§ **Exercise details**
The answer should be a faithful retyping of the records that follow, pictures excluded.

[Data items]
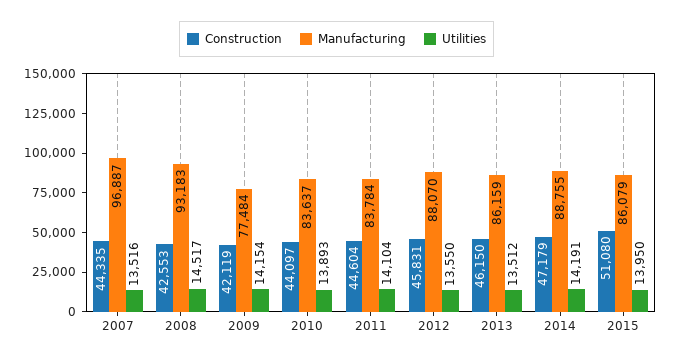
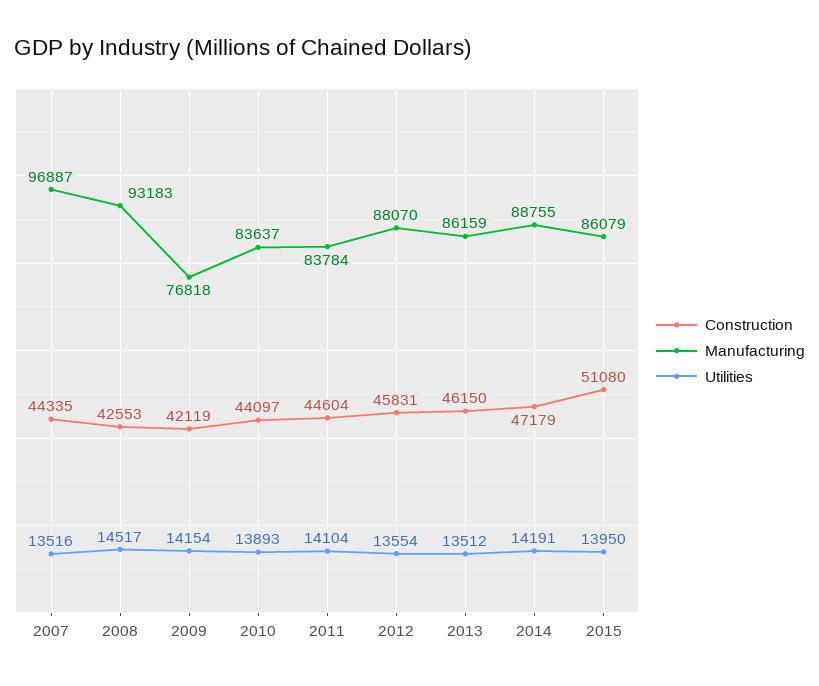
  {
    "Construction": {
      "2007": 44335,
      "2008": 42553,
      "2009": 42119,
      "2010": 44097,
      "2011": 44604,
      "2012": 45831,
      "2013": 46150,
      "2014": 47179,
      "2015": 51080
    },
    "Manufacturing": {
      "2007": 96887,
      "2008": 93183,
-     "2009": 77484,
+     "2009": 76818,
      "2010": 83637,
      "2011": 83784,
      "2012": 88070,
      "2013": 86159,
      "2014": 88755,
      "2015": 86079
    },
    "Utilities": {
      "2007": 13516,
      "2008": 14517,
      "2009": 14154,
      "2010": 13893,
      "2011": 14104,
-     "2012": 13550,
+     "2012": 13554,
      "2013": 13512,
      "2014": 14191,
      "2015": 13950
    }
  }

§ **Problem solution**
  {
    "Construction": {
      "2007": 44335,
      "2008": 42553,
      "2009": 42119,
      "2010": 44097,
      "2011": 44604,
      "2012": 45831,
      "2013": 46150,
      "2014": 47179,
      "2015": 51080
    },
    "Manufacturing": {
      "2007": 96887,
      "2008": 93183,
-     "2009": 77484,
+     "2009": 76818,
      "2010": 83637,
      "2011": 83784,
      "2012": 88070,
      "2013": 86159,
      "2014": 88755,
      "2015": 86079
    },
    "Utilities": {
      "2007": 13516,
      "2008": 14517,
      "2009": 14154,
      "2010": 13893,
      "2011": 14104,
-     "2012": 13550,
+     "2012": 13554,
      "2013": 13512,
      "2014": 14191,
      "2015": 13950
    }
  }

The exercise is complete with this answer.